| EXERCISE DATA |

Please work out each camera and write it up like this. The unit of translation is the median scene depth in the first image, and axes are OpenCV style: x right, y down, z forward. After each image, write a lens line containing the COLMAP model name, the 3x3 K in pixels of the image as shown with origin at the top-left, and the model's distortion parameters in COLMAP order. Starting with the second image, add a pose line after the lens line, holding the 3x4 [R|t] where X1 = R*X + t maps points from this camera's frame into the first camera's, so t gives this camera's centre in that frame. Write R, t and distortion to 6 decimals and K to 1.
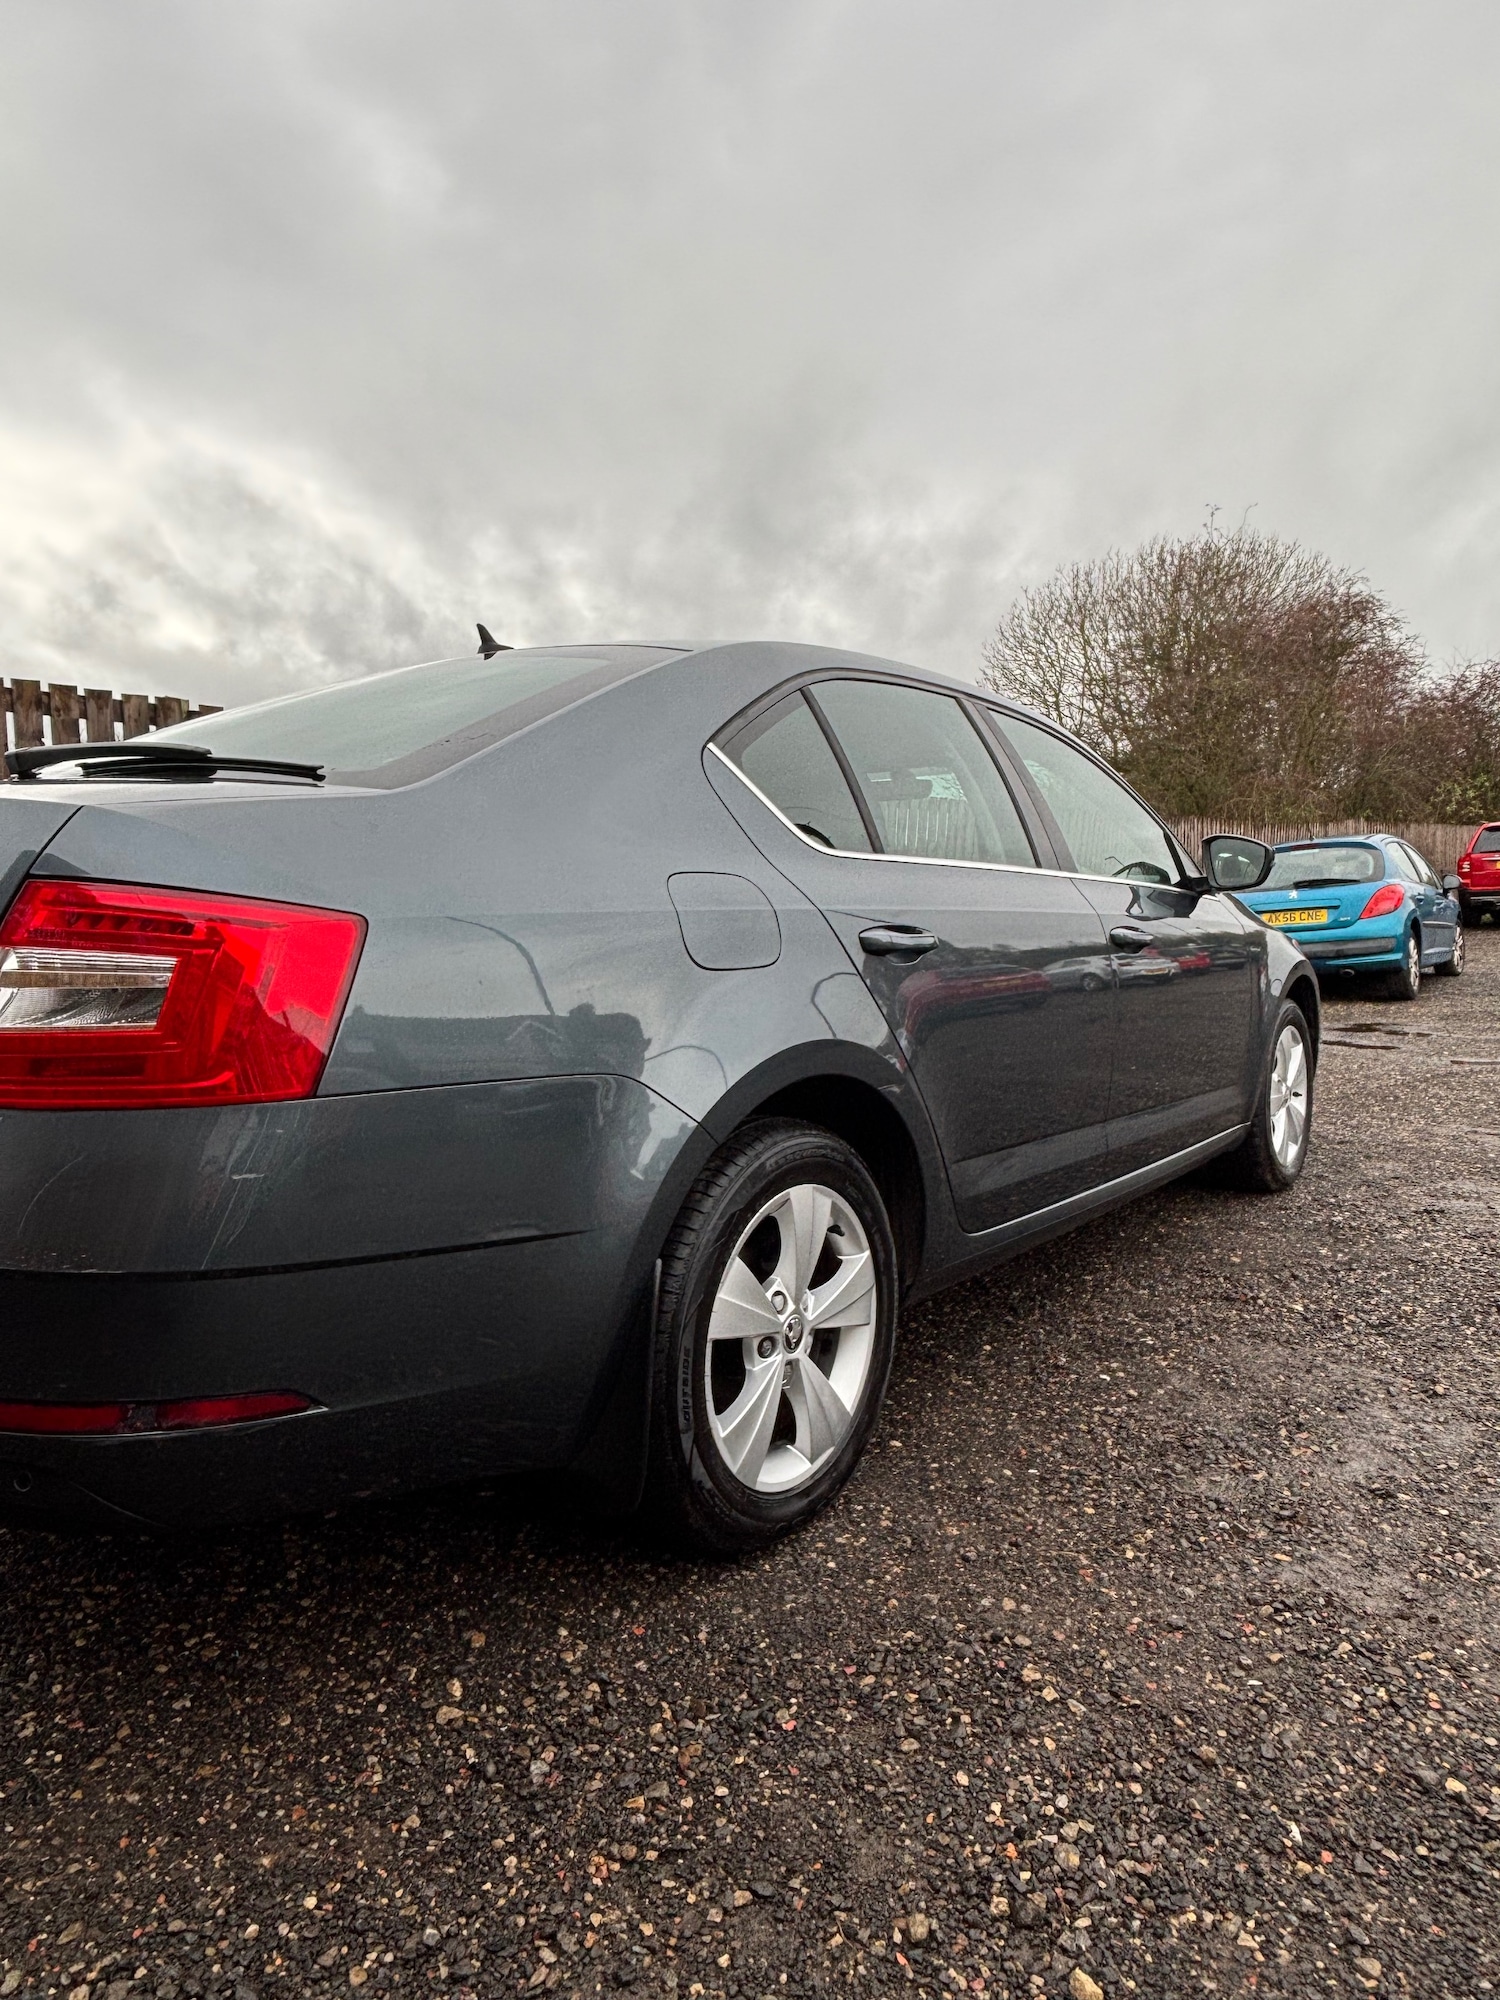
lens RADIAL K [[1288.1, 0, 750.0], [0, 1288.1, 1000.0], [0, 0, 1]] dist [-0.005772, -0.002428]
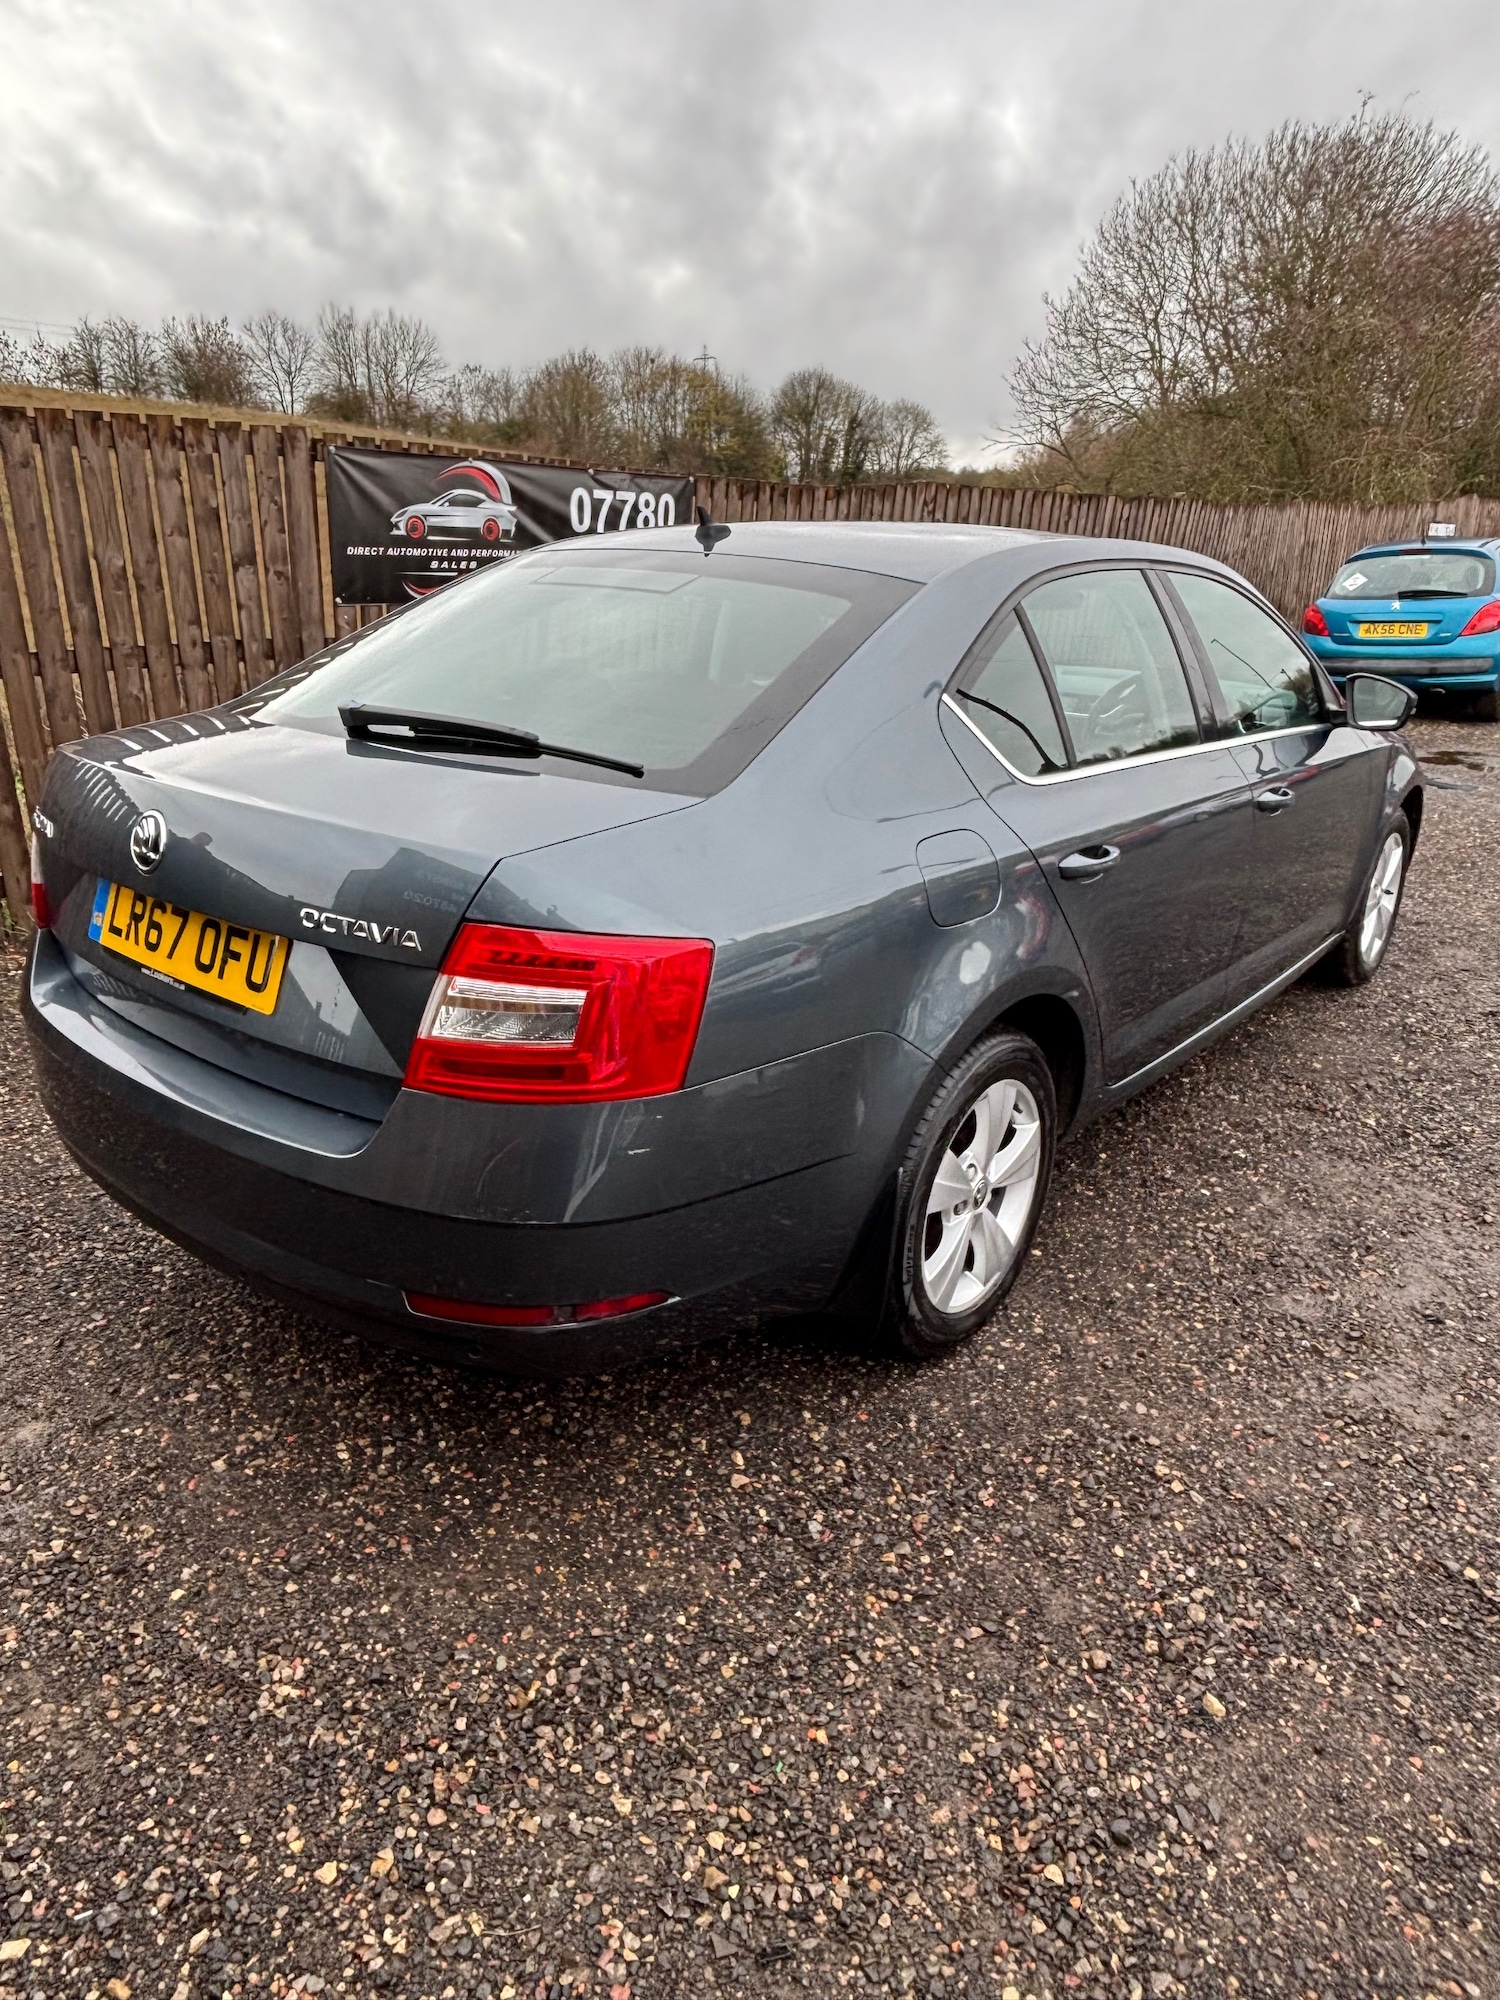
lens RADIAL K [[1265.2, 0, 765.0], [0, 1265.2, 1009.2], [0, 0, 1]] dist [0.052095, -0.083431]
pose [[0.998993, 0.041703, -0.016525, -0.205305], [-0.035592, 0.961107, 0.273874, -0.305748], [0.027304, -0.273010, 0.961624, -0.174847]]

| ACTIVITY |
Rewrite the material above with "median" replaced by "mean" and everything else unchanged. Leave out the pictures.

| RESULT OF THE EXERCISE |
Please work out each camera and write it up like this. The unit of translation is the mean scene depth in the first image, and axes are OpenCV style: x right, y down, z forward. After each image, write a lens line containing the COLMAP model name, the 3x3 K in pixels of the image as shown with origin at the top-left, and the model's distortion parameters in COLMAP order. Starting with the second image, add a pose line after the lens line, holding the 3x4 [R|t] where X1 = R*X + t maps points from this camera's frame into the first camera's, so t gives this camera's centre in that frame. Write R, t and distortion to 6 decimals and K to 1.
lens RADIAL K [[1288.1, 0, 750.0], [0, 1288.1, 1000.0], [0, 0, 1]] dist [-0.005772, -0.002428]
lens RADIAL K [[1265.2, 0, 765.0], [0, 1265.2, 1009.2], [0, 0, 1]] dist [0.052095, -0.083431]
pose [[0.998993, 0.041703, -0.016525, -0.205305], [-0.035592, 0.961107, 0.273874, -0.305748], [0.027304, -0.273010, 0.961624, -0.174847]]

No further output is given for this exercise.